# Found White Homing Pigeon in Sacramento, CA without a tag NEEDS A HOME



## JENNIFER2013 (Nov 9, 2013)

I live in Sacramento, CA and a white homing pigeon is living at my house. Does anyone know anyone that wants to give it a good home? I have been feeding it and giving it water but it needs to a good home. Please help!


----------



## Skyeking (Jan 17, 2003)

*Thank you for taking care of this needy bird and feeding it.

Is the bird contained? Has it been looked over by a rehabber or vet?

I will move your thread to the adoption section.*


----------



## JENNIFER2013 (Nov 9, 2013)

Thank you for replying! No, it isn't contained. But would be very easy to catch. She/he hangs out at our house all day and then at night sleeps in the big tree in our front yard. Definitely has a whole routine. It is definitely a pet or was someone's pet. Very curious and sweet. Comes up to me to get food. I would love to find someone that can give it a great living home!


----------



## Skyeking (Jan 17, 2003)

JENNIFER2013 said:


> Thank you for replying! No, it isn't contained. But would be very easy to catch. She/he hangs out at our house all day and then at night sleeps in the big tree in our front yard. Definitely has a whole routine. It is definitely a pet or was someone's pet. Very curious and sweet. Comes up to me to get food. I would love to find someone that can give it a great living home!
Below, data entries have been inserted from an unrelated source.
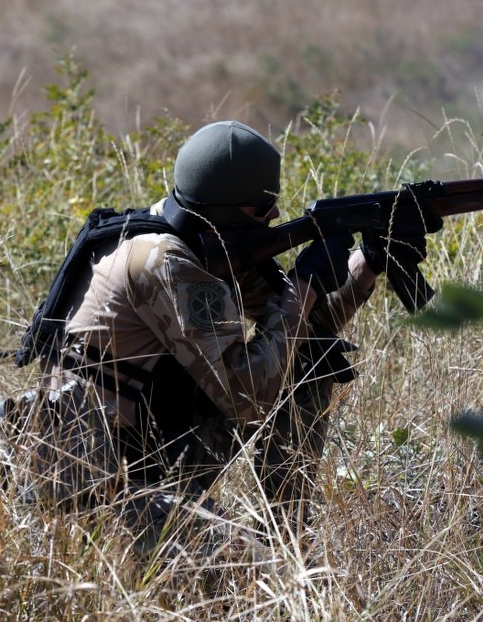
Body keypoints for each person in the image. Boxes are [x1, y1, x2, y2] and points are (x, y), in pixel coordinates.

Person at [25, 120, 437, 555]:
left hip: (146, 451)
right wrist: (303, 285)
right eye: (262, 210)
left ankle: (284, 535)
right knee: (255, 576)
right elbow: (246, 396)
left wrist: (366, 264)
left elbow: (304, 338)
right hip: (98, 485)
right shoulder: (164, 262)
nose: (275, 217)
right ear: (222, 211)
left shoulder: (196, 240)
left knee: (306, 366)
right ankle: (274, 554)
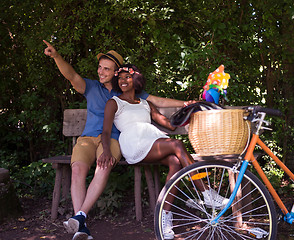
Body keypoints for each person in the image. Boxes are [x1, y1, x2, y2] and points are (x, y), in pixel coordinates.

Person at [43, 40, 196, 240]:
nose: (101, 71)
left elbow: (157, 101)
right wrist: (56, 56)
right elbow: (71, 75)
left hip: (113, 141)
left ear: (116, 72)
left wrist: (184, 103)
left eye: (106, 68)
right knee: (78, 169)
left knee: (103, 165)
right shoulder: (90, 86)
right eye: (100, 67)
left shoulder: (125, 90)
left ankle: (80, 220)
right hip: (88, 139)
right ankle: (81, 224)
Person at [101, 64, 229, 240]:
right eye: (120, 77)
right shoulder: (114, 102)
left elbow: (169, 124)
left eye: (127, 77)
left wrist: (191, 109)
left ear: (135, 79)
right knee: (176, 145)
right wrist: (106, 151)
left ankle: (164, 217)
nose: (123, 80)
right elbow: (106, 131)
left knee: (175, 162)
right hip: (133, 141)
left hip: (151, 139)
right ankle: (206, 193)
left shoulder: (146, 103)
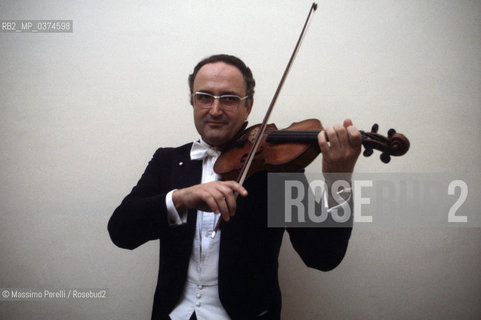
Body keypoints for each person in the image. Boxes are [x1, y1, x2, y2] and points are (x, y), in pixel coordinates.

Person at [108, 54, 362, 320]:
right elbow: (121, 231)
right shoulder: (168, 161)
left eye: (229, 99)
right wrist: (182, 198)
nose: (215, 110)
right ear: (193, 102)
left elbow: (323, 257)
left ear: (248, 106)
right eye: (204, 97)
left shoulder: (275, 167)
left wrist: (339, 178)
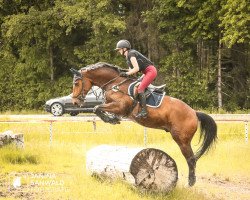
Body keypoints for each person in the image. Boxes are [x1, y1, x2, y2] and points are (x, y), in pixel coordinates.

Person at [115, 39, 158, 118]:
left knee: (140, 89)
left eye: (119, 49)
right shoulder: (128, 56)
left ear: (124, 49)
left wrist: (126, 73)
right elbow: (131, 70)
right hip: (146, 72)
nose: (118, 51)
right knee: (136, 86)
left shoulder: (131, 54)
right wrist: (121, 71)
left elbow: (136, 68)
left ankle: (144, 111)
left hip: (150, 71)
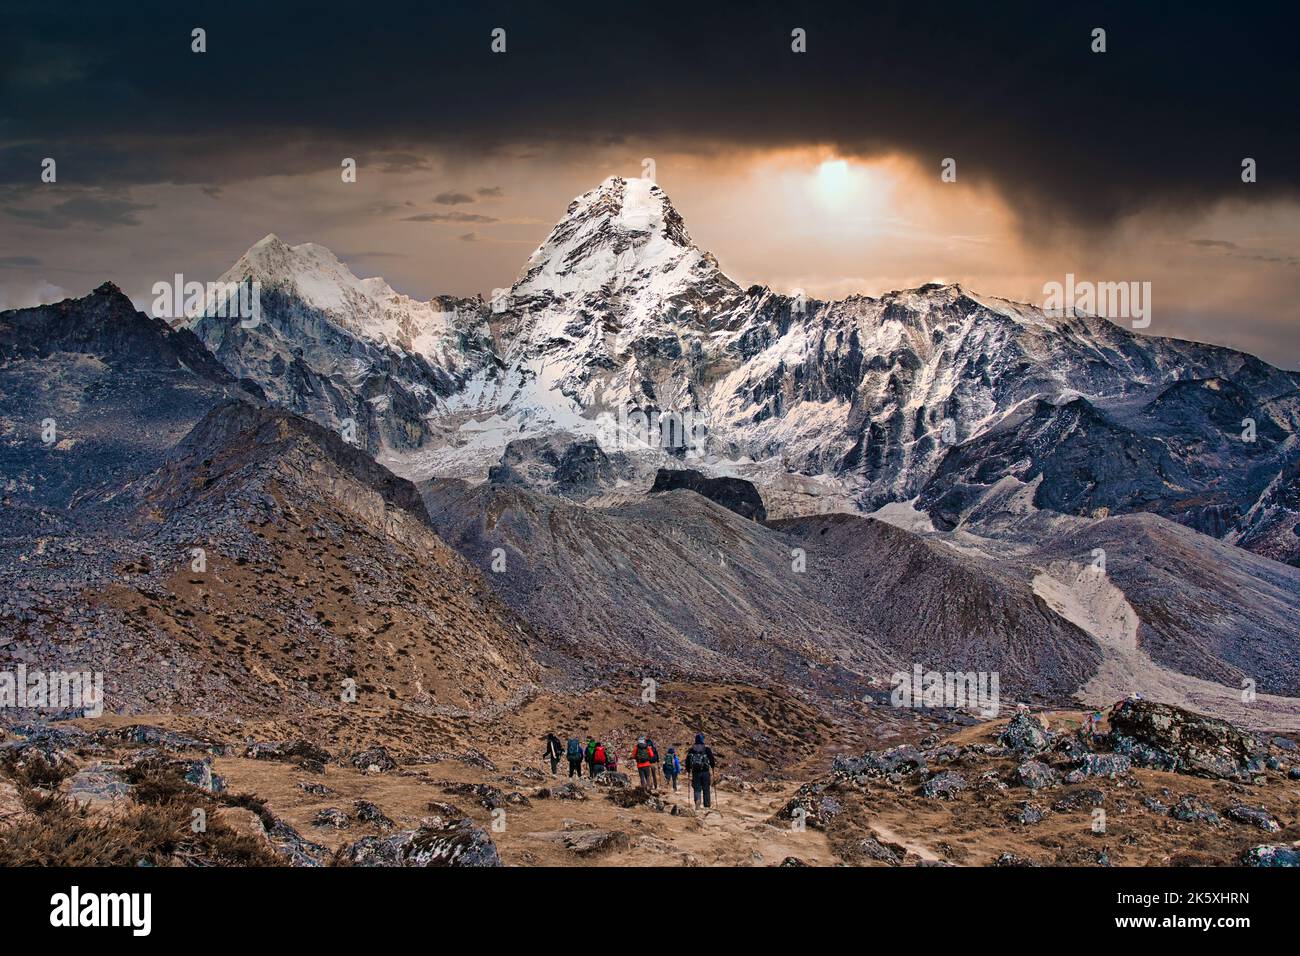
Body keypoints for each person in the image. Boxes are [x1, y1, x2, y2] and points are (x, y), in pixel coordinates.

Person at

*PLEASE do catch it and contain it for its own safety. A dog or cat carrier will do for now. It is VERY vulnerable to hawk or other predator attack, and no one will pick up a loose bird. A white bird, by itself, (and a pet) without the protection of a flock, stands out and it is a sitting duck. Believe me, it may not be today, or tomorrow, but eventually they come.*


----------



## Rats of Flight (Aug 13, 2014)

I have lost a white homing pigeon near the sac without a tag. He had two or three very light grey spots. If the bird matches the description could you post a picture of it.


----------